Five members of the original team later formed Ronimo Games.

==Reception==

de Blob received positive reviews overall. IGN called it "one of the best third-party efforts to come over to Wii in a long time". Nintendo Power said: "Admittedly, there's not a ton of variety...but it remains fun throughout". Nintendo World Report claimed "de Blob is defined by its pure unadulterated fun", rating it a 9/10. Eurogamer described de Blob as "excellent and thoroughly original". Edge rated de Blob an 8/10, calling it "a game for meandering in, for absorbing and messing around with". GameSpot rated the Wii version an 8/10. Official Nintendo Magazine awarded the game both a rating of 92% and its Gold Award, stating that "de Blob is an absolutely flippin' awesome videogame". N-Europe said that De Blob was "the most colourful and ambitiously fresh" title on the Wii.

It won or was nominated for several Wii-specific awards from IGN in its 2008 video game awards, including Best Platform Game, Best Graphics Technology, and Best Use of Sound.
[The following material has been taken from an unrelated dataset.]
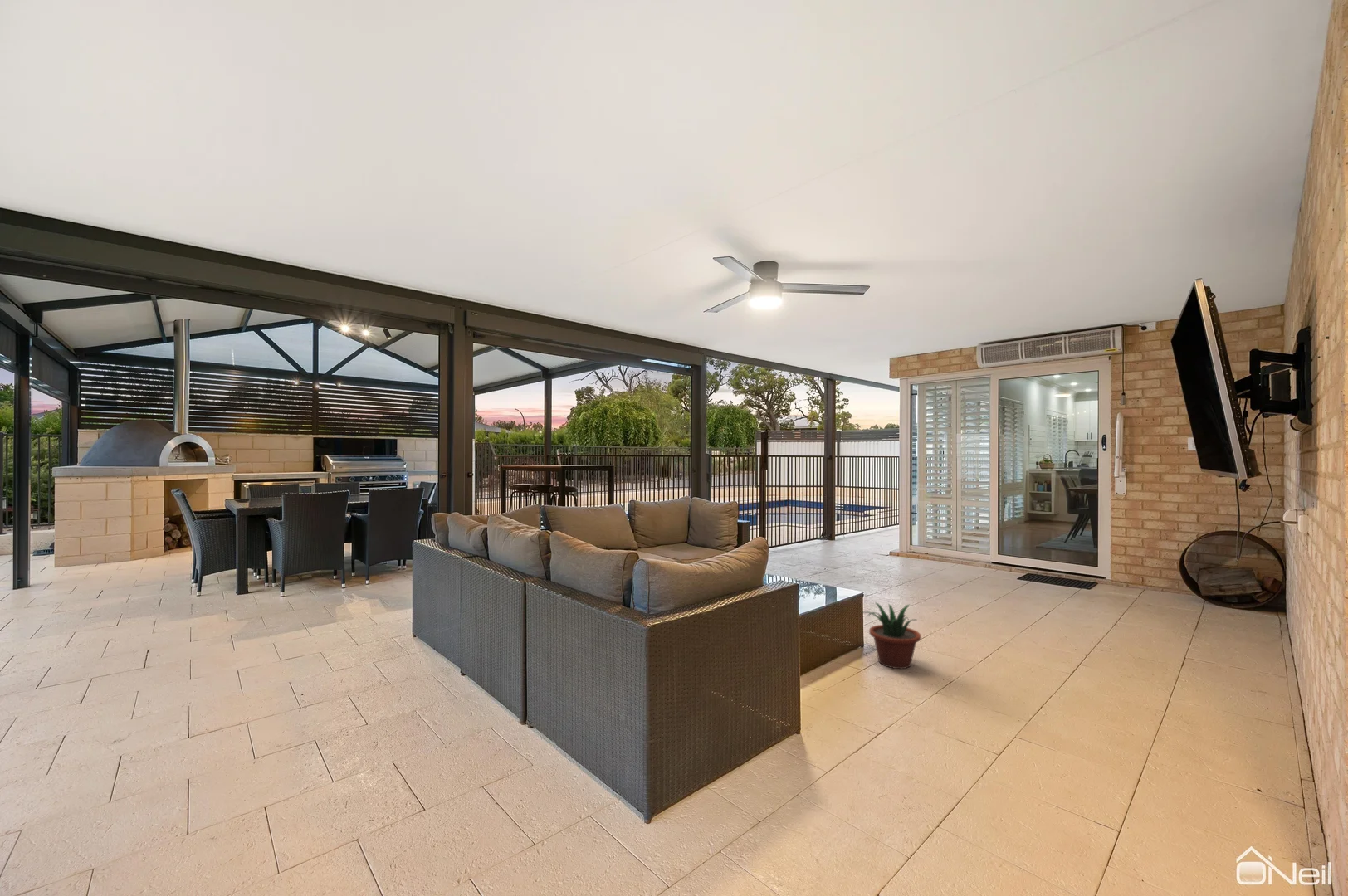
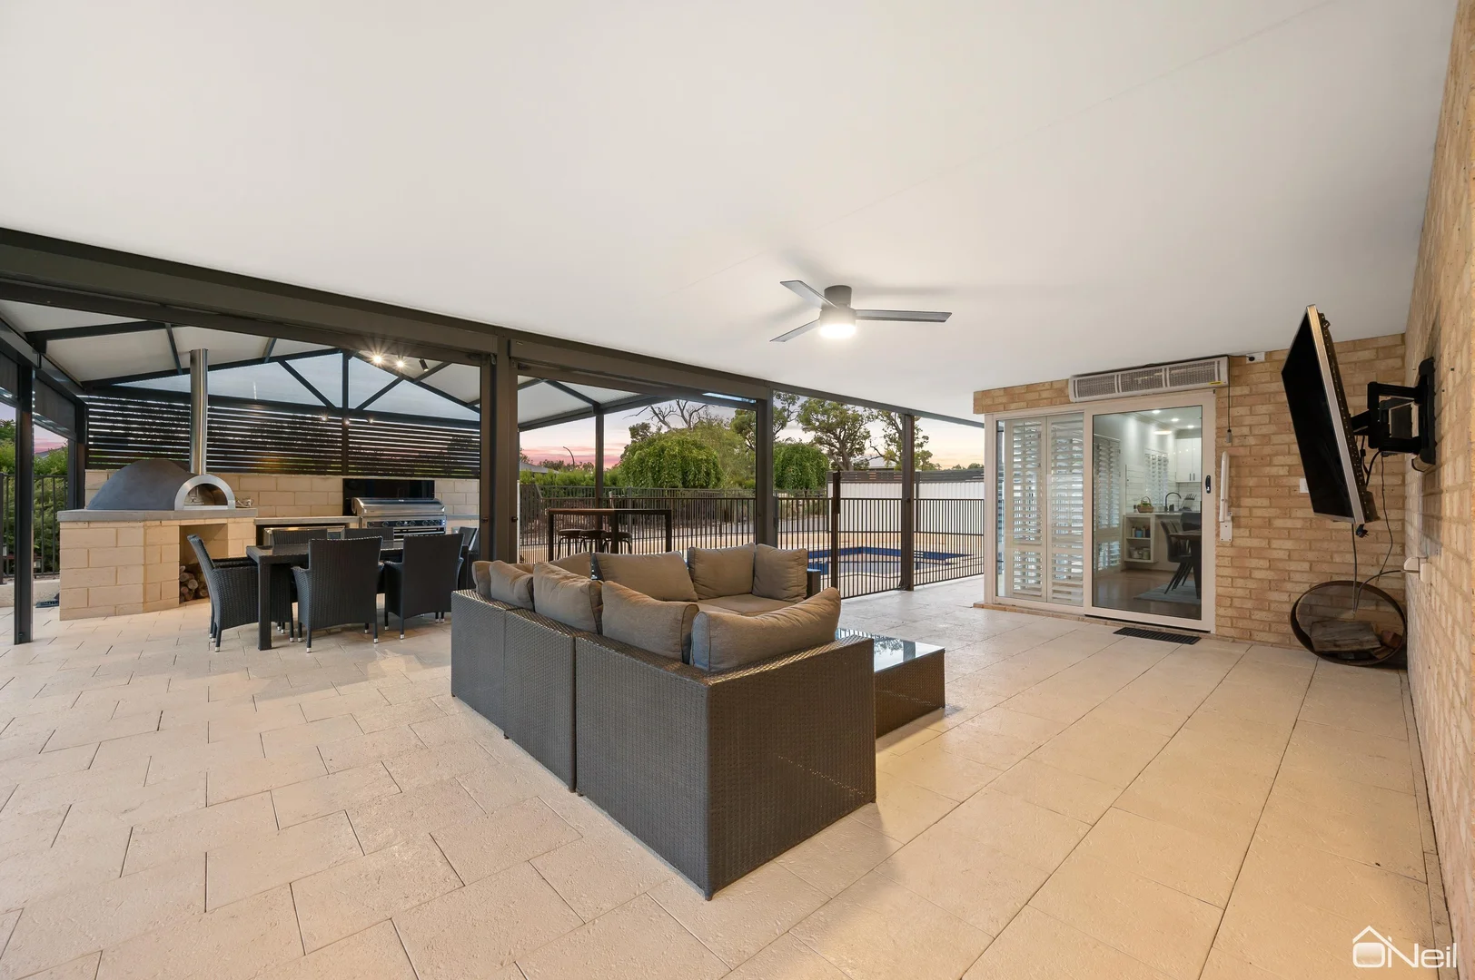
- potted plant [861,601,921,670]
It was nominated for several other Wii-specific awards by IGN, including Best New IP, Best Original Score, Most Innovative Design, and Game of the Year. During the 12th Annual Interactive Achievement Awards, the Academy of Interactive Arts & Sciences nominated de Blob for "Outstanding Achievement in Original Music Composition".

de Blob sold more than 230,000 copies by December 2008 in the United States. THQ stated they have shipped more than 700,000 copies of the game, and have sold more than 700,000 copies worldwide. THQ CEO Brian Farrell believed the success of the game was related to its "Nintendo-esque" style. THQ responded to these sales by telling IGN to tell their readers to expect more de Blob in the future.

The Nintendo Switch version was nominated for "Game, Classic Revival" at the 2019 National Academy of Video Game Trade Reviewers Awards.

Aggregate scores
| Aggregator | Score |
|---|---|
| GameRankings | 81.12% (45 reviews) |
| Metacritic | 82/100 (48 reviews) |

Review scores
| Publication | Score |
|---|---|
| 1Up.com | B |
| Edge | 8/10 |
| Eurogamer | 8/10 |
| Game Informer | 7.75/10 |
| GamePro | 3.5/5 |
| GameSpot | 8/10 |
| GameTrailers | 8.3/10 |
| IGN | 8.4/10 |
| Nintendo Power | 8/10 |
| Nintendo World Report | 9/10 |
| Official Nintendo Magazine | 92% |

==Sequel==

During THQ's fiscal third quarter conference call, president and CEO Brian Farrell announced both de Blob and Saints Row would see new titles in the coming years. Farrell said that "our de Blob franchise will be back again in fiscal 2011. We successfully launched this highly-rated franchise in fiscal 2009 to broad, critical acclaim".